Task objective - Convert the text lines of all the rows below into a JSON list of strings, with one string per line and no blank lines. Omit the pictures.
• • • •
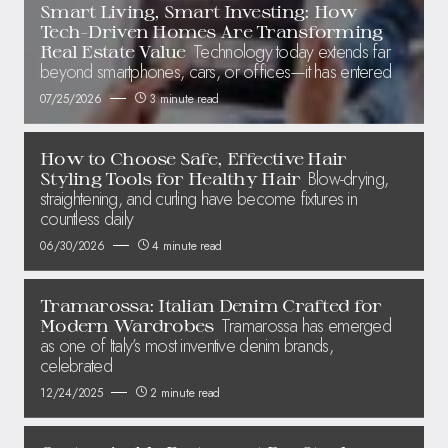
Smart Living, Smart Investing: How
Tech-Driven Homes Are Transforming
Technology today extends far
Real Estate Value
beyond smartphones, cars, or offices—it has entered
07/25/2026
3 minute read
How to Choose Safe, Effective Hair
Blow-drying,
Styling Tools for Healthy Hair
straightening, and curling have become fixtures in
countless daily
06/30/2026
4 minute read
Tramarossa: Italian Denim Crafted for
Tramarossa has emerged
Modern Wardrobes
as one of Italy’s most inventive denim brands,
celebrated
12/24/2025
2 minute read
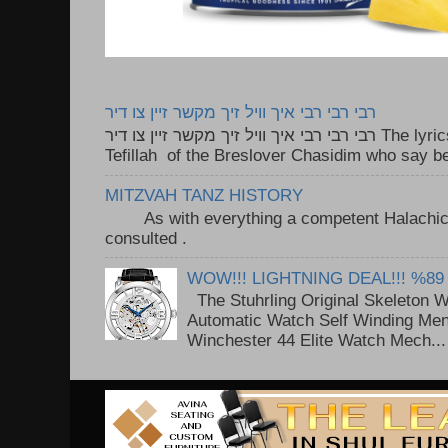
רבי רבי רבי איך וויל זיך מקשר זיין צו דיר
רבי רבי רבי איך וויל זיך מקשר זיין צו דיר The lyrics to this song are based on the
Tefillah of the Breslover Chasidim who say be
MITZVAH TANZ HISTORY
As with everything a competent Halachic a
consulted . ..
WOW!!! LIGHTNING DEAL!!! %89
The Stuhrling Original Skeleton 
Automatic Watch Self Winding Me
Winchester 44 Elite Watch Mech...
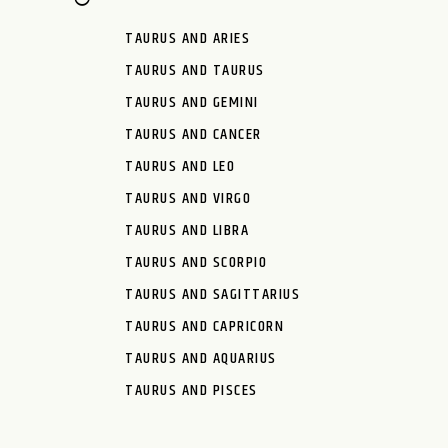
TAURUS AND ARIES
TAURUS AND TAURUS
TAURUS AND GEMINI
TAURUS AND CANCER
TAURUS AND LEO
TAURUS AND VIRGO
TAURUS AND LIBRA
TAURUS AND SCORPIO
TAURUS AND SAGITTARIUS
TAURUS AND CAPRICORN
TAURUS AND AQUARIUS
TAURUS AND PISCES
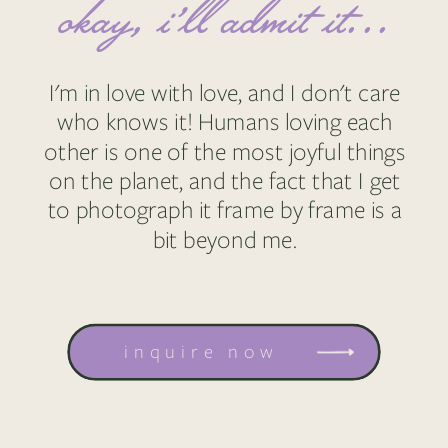
okay, i'll admit it...
I'm in love with love, and I don't care
who knows it! Humans loving each
other is one of the most joyful things
on the planet, and the fact that I get
to photograph it frame by frame is a
bit beyond me.
inquire now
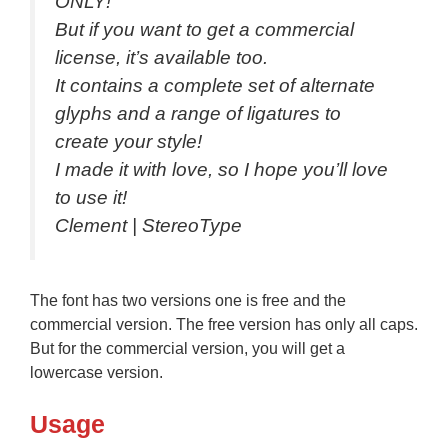
ONLY!
But if you want to get a commercial
license, it’s available too.
It contains a complete set of alternate
glyphs and a range of ligatures to
create your style!
I made it with love, so I hope you’ll love
to use it!
Clement | StereoType
The font has two versions one is free and the
commercial version. The free version has only all caps.
But for the commercial version, you will get a
lowercase version.
Usage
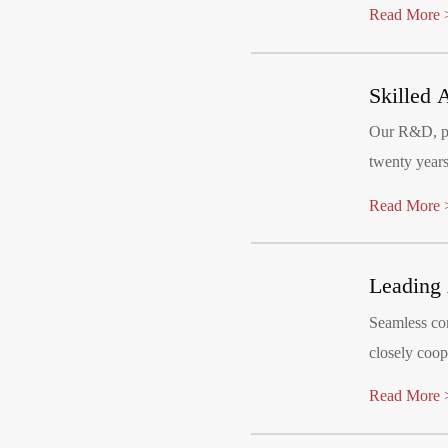
products cat
Read More 
joy to their l
Skilled 
Our R&D, pr
twenty years
stage. We m
Read More 
Leading 
Seamless con
closely coop
implementati
Read More 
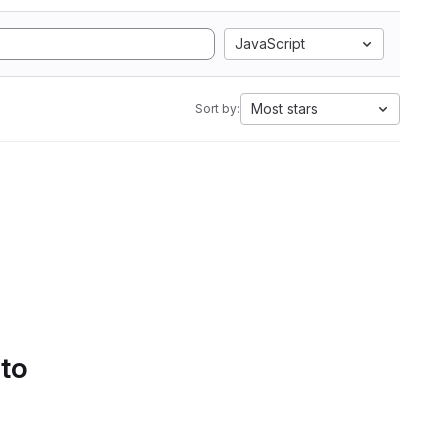
JavaScript
Most stars
Sort by:
 to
• • • •
Final answer -
[
  "Smart Living, Smart Investing: How",
  "Tech-Driven Homes Are Transforming",
  "Technology today extends far",
  "Real Estate Value",
  "beyond smartphones, cars, or offices—it has entered",
  "07/25/2026",
  "3 minute read",
  "How to Choose Safe, Effective Hair",
  "Blow-drying,",
  "Styling Tools for Healthy Hair",
  "straightening, and curling have become fixtures in",
  "countless daily",
  "06/30/2026",
  "4 minute read",
  "Tramarossa: Italian Denim Crafted for",
  "Tramarossa has emerged",
  "Modern Wardrobes",
  "as one of Italy’s most inventive denim brands,",
  "celebrated",
  "12/24/2025",
  "2 minute read",
  "רבי רבי רבי איך וויל זיך מקשר זיין צו דיר",
  "רבי רבי רבי איך וויל זיך מקשר זיין צו דיר The lyrics to this song are based on the",
  "Tefillah of the Breslover Chasidim who say be",
  "MITZVAH TANZ HISTORY",
  "As with everything a competent Halachic a",
  "consulted . ..",
  "WOW!!! LIGHTNING DEAL!!! %89",
  "The Stuhrling Original Skeleton ",
  "Automatic Watch Self Winding Me",
  "Winchester 44 Elite Watch Mech...",
  "TAURUS AND ARIES",
  "TAURUS AND TAURUS",
  "TAURUS AND GEMINI",
  "TAURUS AND CANCER",
  "TAURUS AND LEO",
  "TAURUS AND VIRGO",
  "TAURUS AND LIBRA",
  "TAURUS AND SCORPIO",
  "TAURUS AND SAGITTARIUS",
  "TAURUS AND CAPRICORN",
  "TAURUS AND AQUARIUS",
  "TAURUS AND PISCES",
  "okay, i'll admit it...",
  "I'm in love with love, and I don't care",
  "who knows it! Humans loving each",
  "other is one of the most joyful things",
  "on the planet, and the fact that I get",
  "to photograph it frame by frame is a",
  "bit beyond me.",
  "inquire now",
  "ONLY!",
  "But if you want to get a commercial",
  "license, it’s available too.",
  "It contains a complete set of alternate",
  "glyphs and a range of ligatures to",
  "create your style!",
  "I made it with love, so I hope you’ll love",
  "to use it!",
  "Clement | StereoType",
  "The font has two versions one is free and the",
  "commercial version. The free version has only all caps.",
  "But for the commercial version, you will get a",
  "lowercase version.",
  "Usage",
  "products cat",
  "Read More ",
  "joy to their l",
  "Skilled ",
  "Our R&D, pr",
  "twenty years",
  "stage. We m",
  "Read More ",
  "Leading ",
  "Seamless con",
  "closely coop",
  "implementati",
  "Read More ",
  "JavaScript",
  "Most stars",
  "Sort by:",
  " to"
]